> ABOUT THIS EXERCISE
Could you give the entries back exactly as they stand, minus any pictures?

[Records excerpted from a collection]
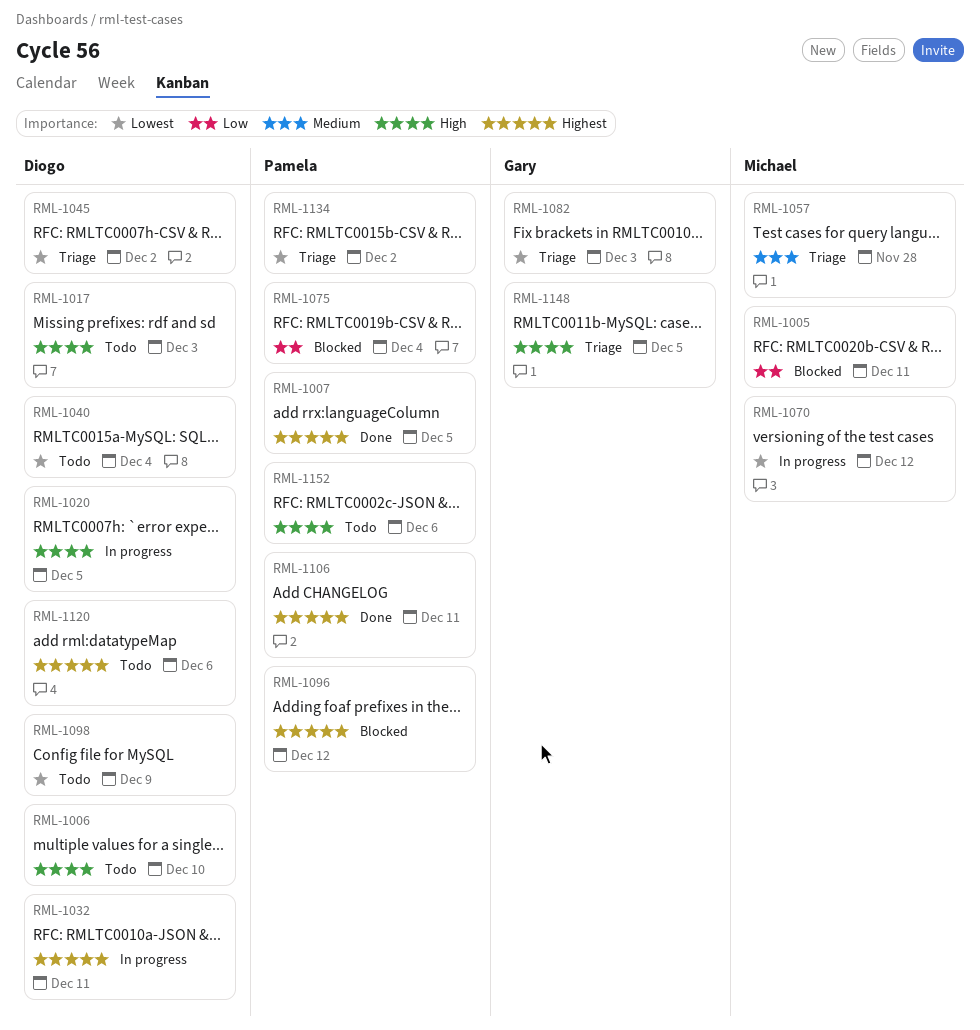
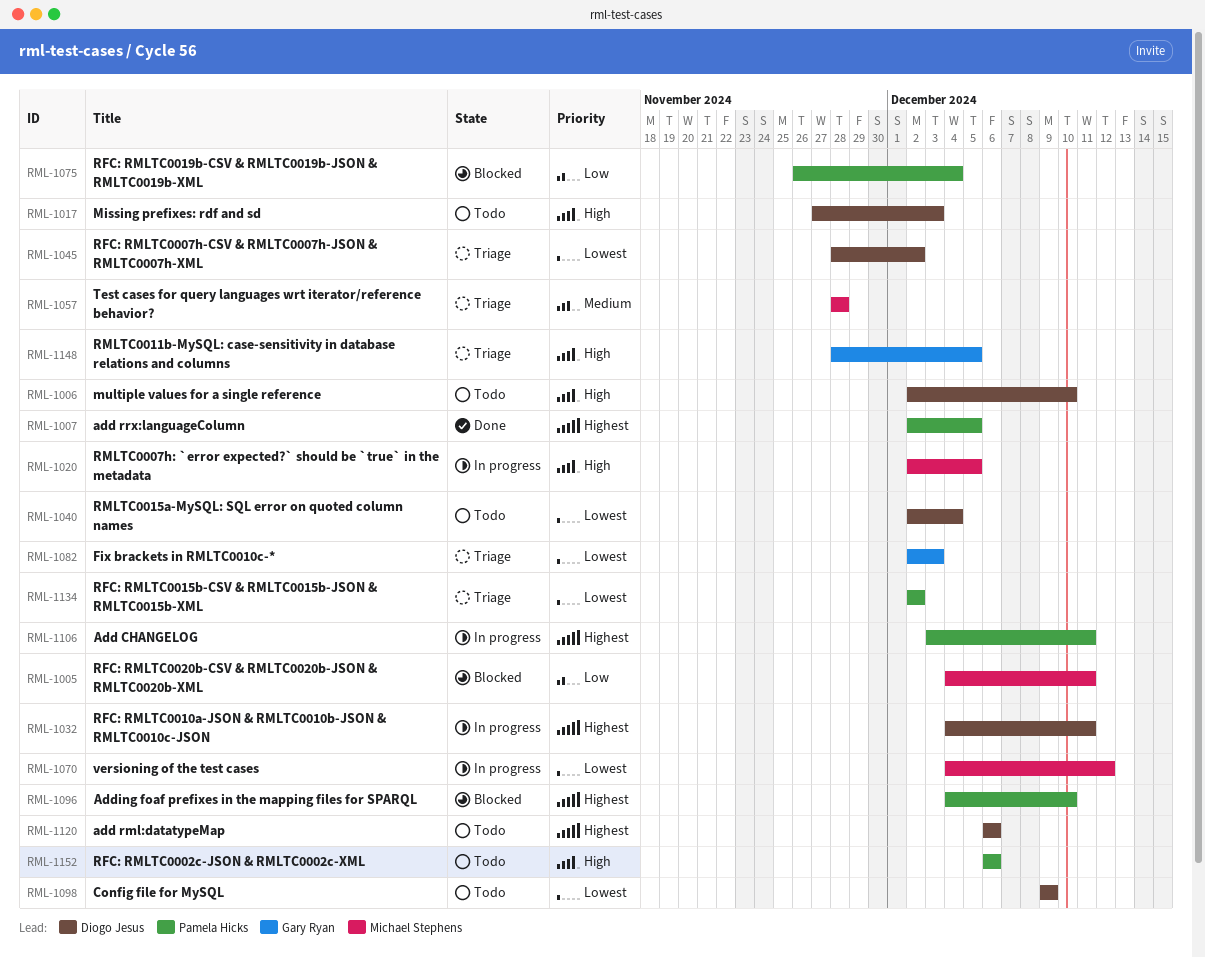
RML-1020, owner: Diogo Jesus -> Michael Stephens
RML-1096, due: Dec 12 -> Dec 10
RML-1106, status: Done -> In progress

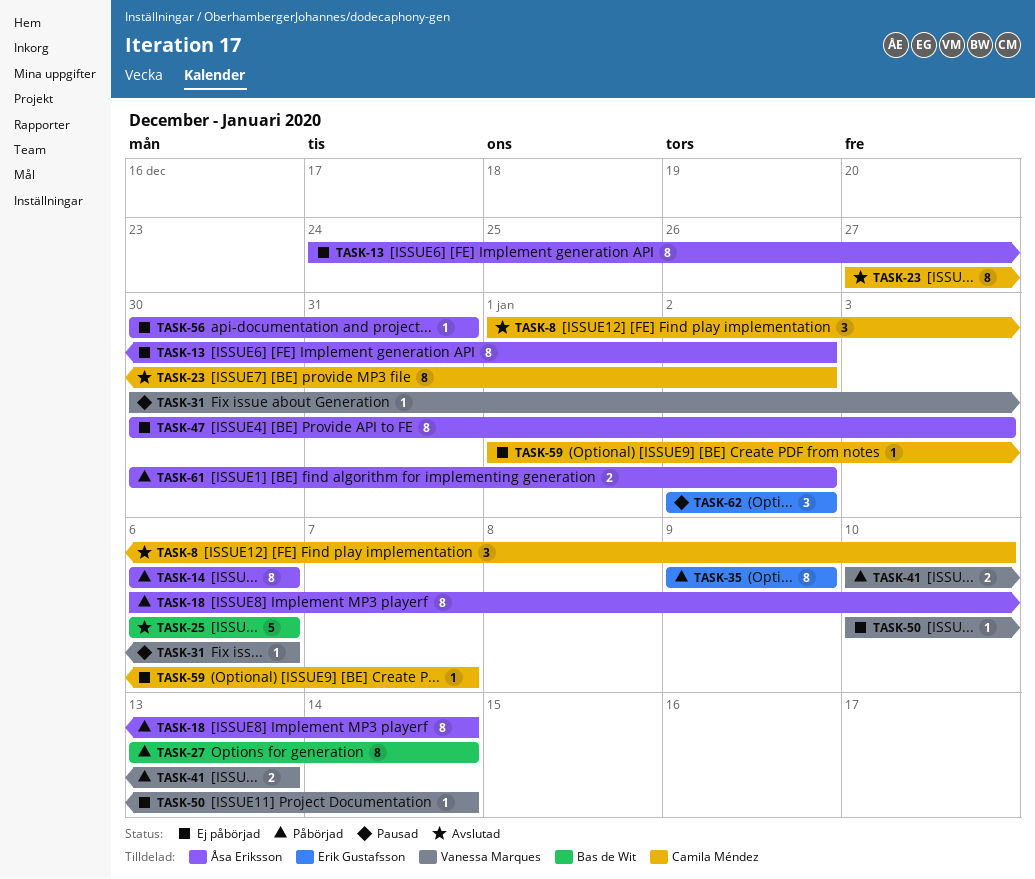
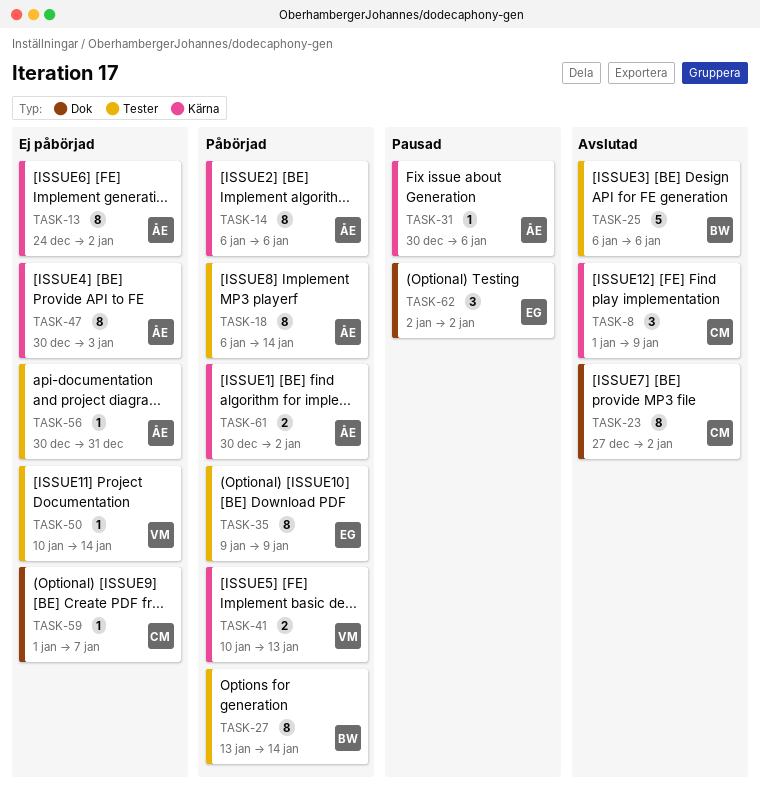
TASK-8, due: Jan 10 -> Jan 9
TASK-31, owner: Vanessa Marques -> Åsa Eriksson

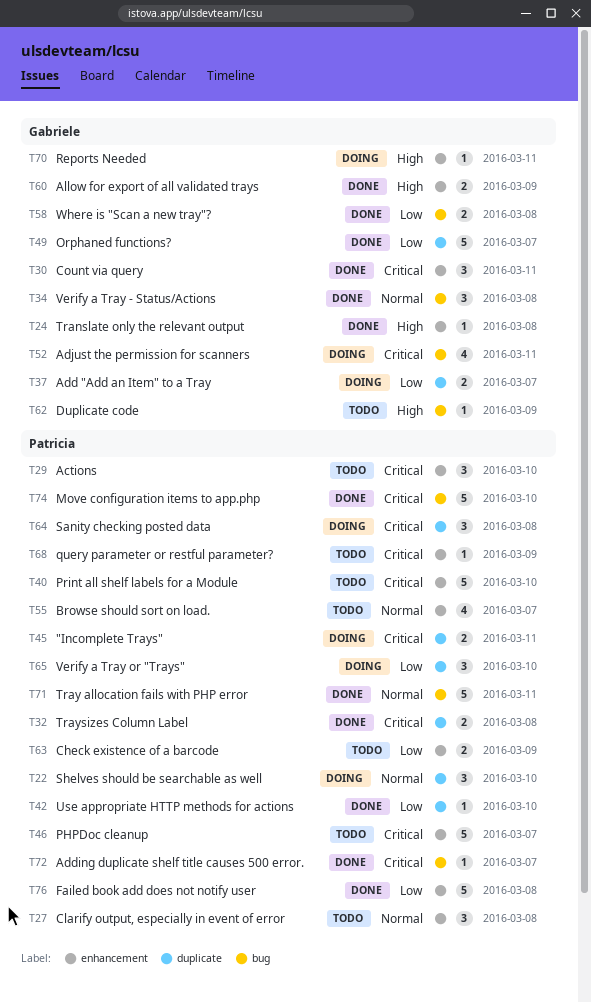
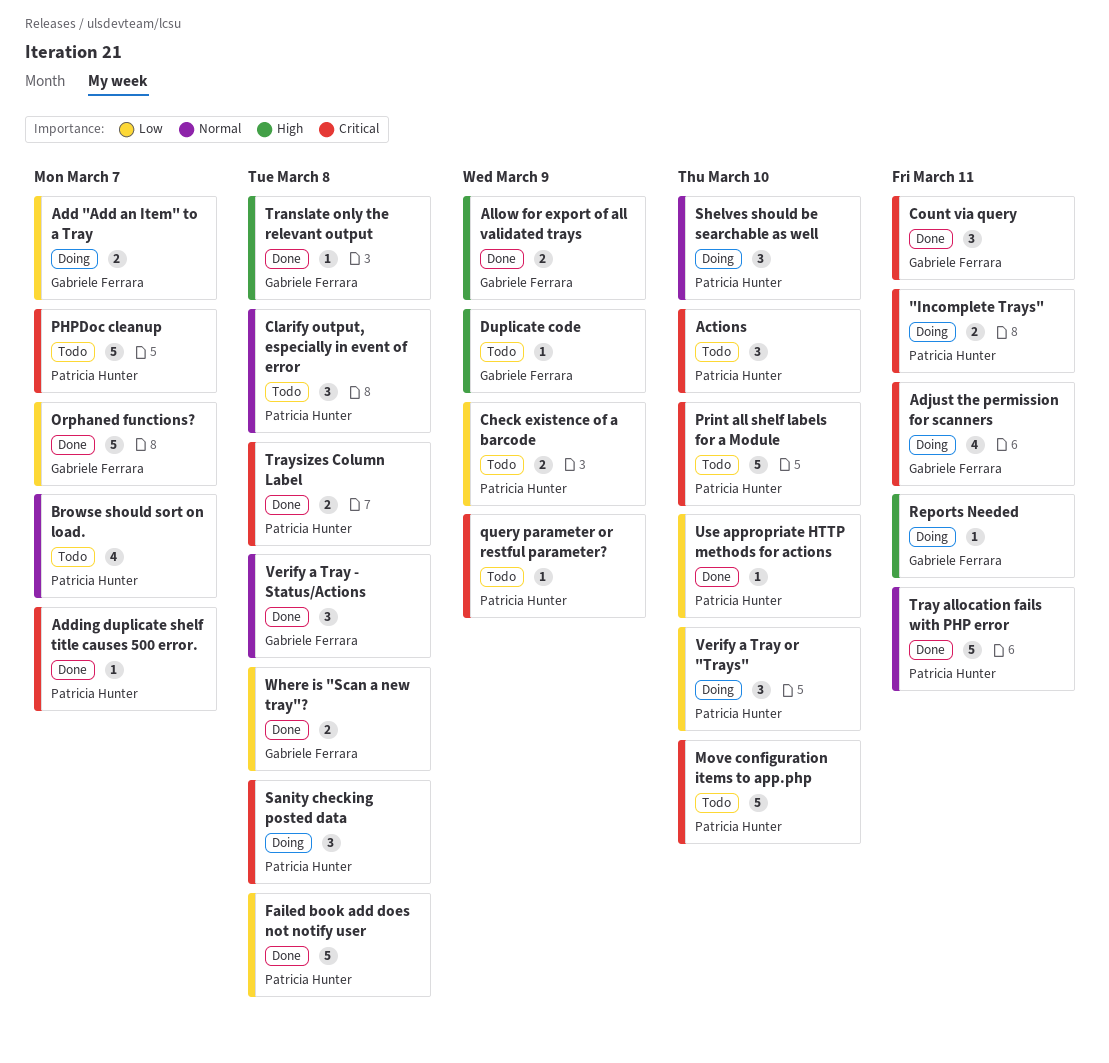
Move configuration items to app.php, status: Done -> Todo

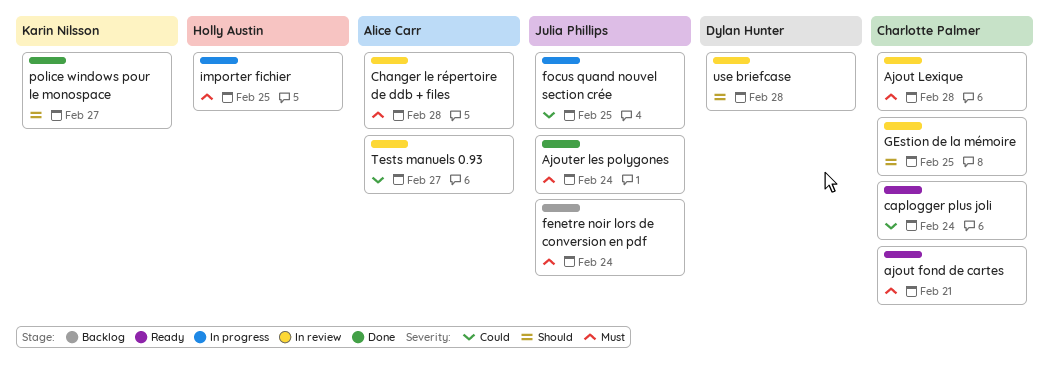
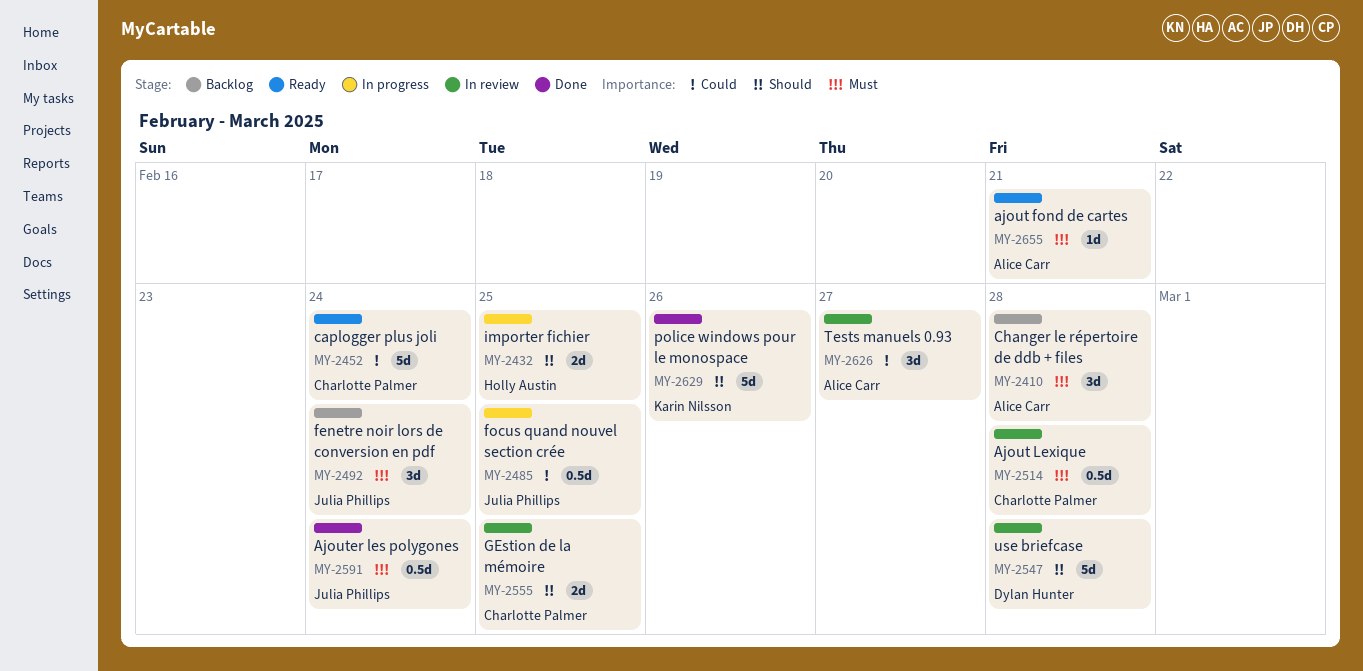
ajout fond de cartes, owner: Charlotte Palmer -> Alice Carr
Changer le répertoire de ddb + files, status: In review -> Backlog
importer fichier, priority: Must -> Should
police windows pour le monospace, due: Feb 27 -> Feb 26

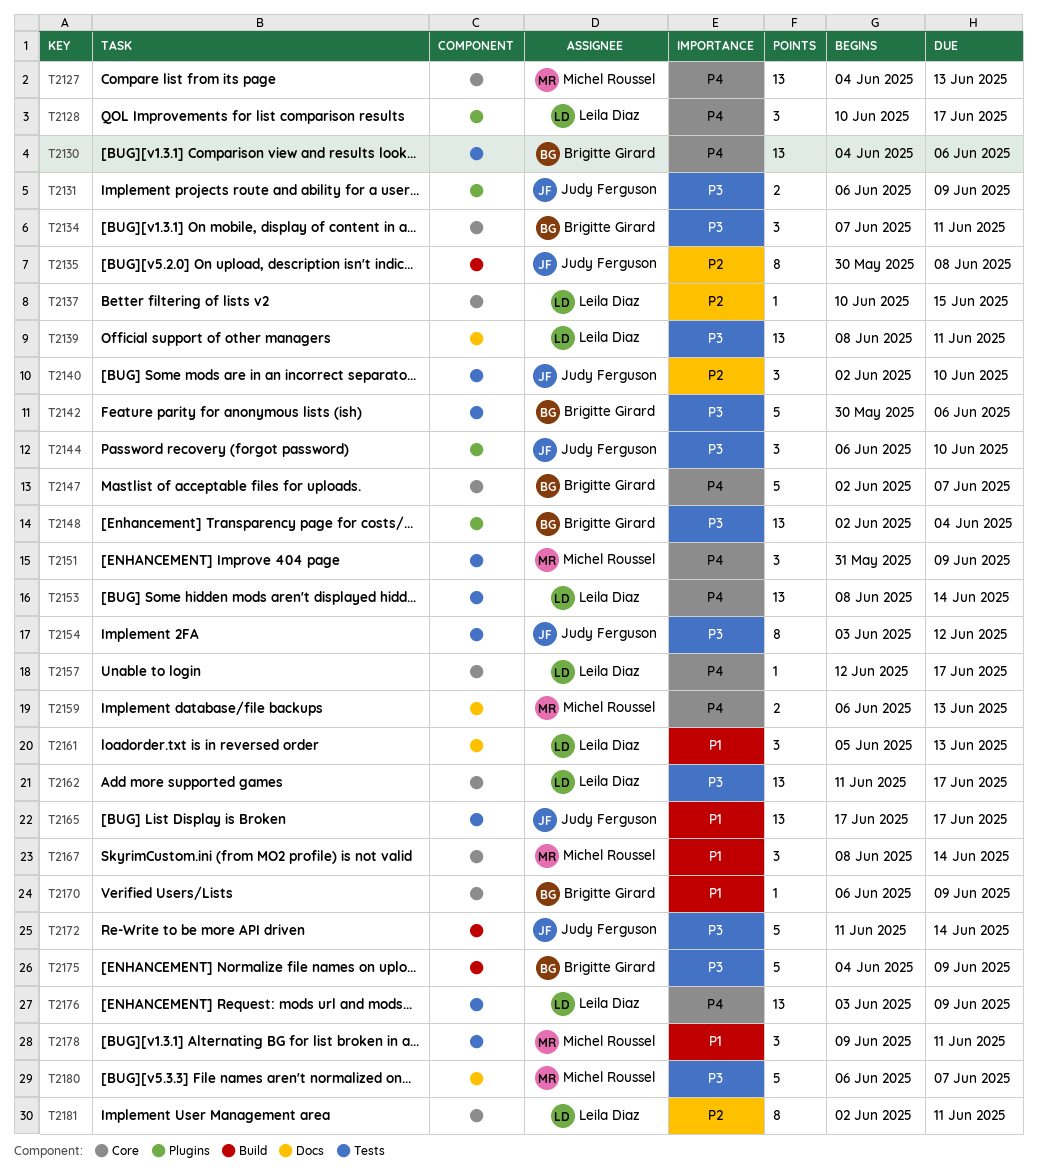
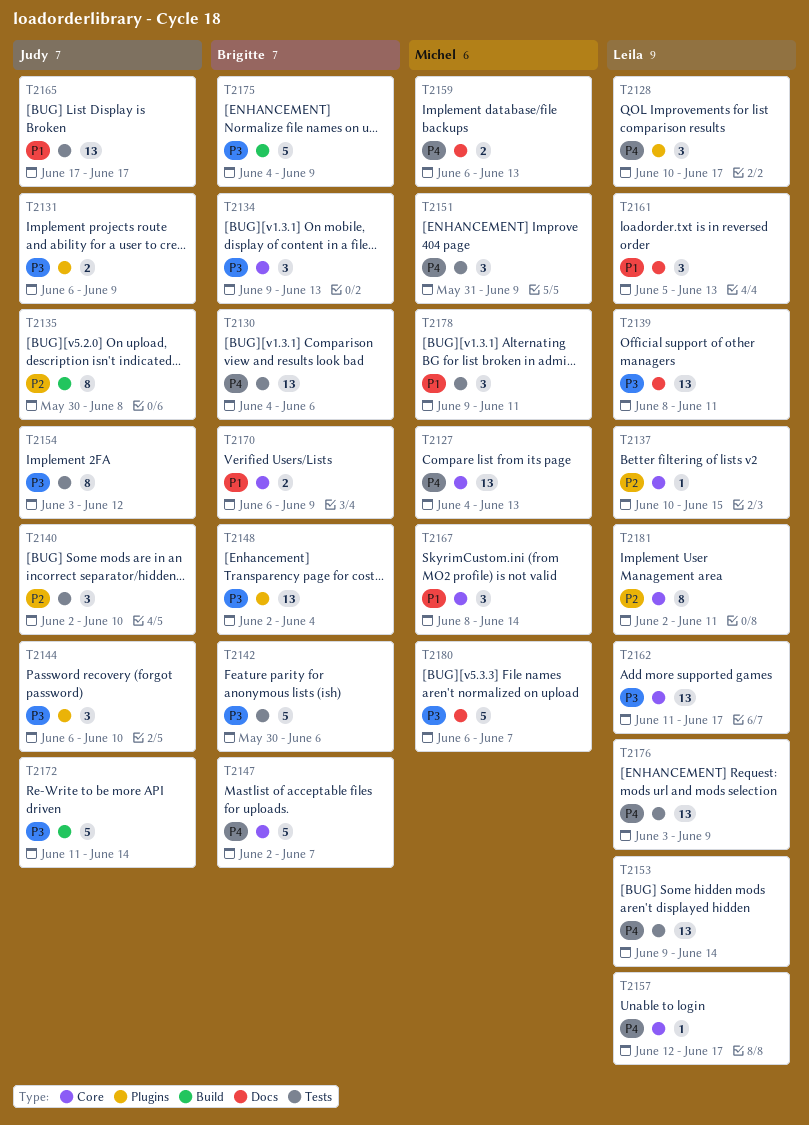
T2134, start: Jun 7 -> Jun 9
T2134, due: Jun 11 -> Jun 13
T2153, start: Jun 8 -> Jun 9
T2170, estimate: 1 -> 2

> EXERCISE ANSWER
RML-1020, owner: Diogo Jesus -> Michael Stephens
RML-1096, due: Dec 12 -> Dec 10
RML-1106, status: Done -> In progress

TASK-8, due: Jan 10 -> Jan 9
TASK-31, owner: Vanessa Marques -> Åsa Eriksson

Move configuration items to app.php, status: Done -> Todo

ajout fond de cartes, owner: Charlotte Palmer -> Alice Carr
Changer le répertoire de ddb + files, status: In review -> Backlog
importer fichier, priority: Must -> Should
police windows pour le monospace, due: Feb 27 -> Feb 26

T2134, start: Jun 7 -> Jun 9
T2134, due: Jun 11 -> Jun 13
T2153, start: Jun 8 -> Jun 9
T2170, estimate: 1 -> 2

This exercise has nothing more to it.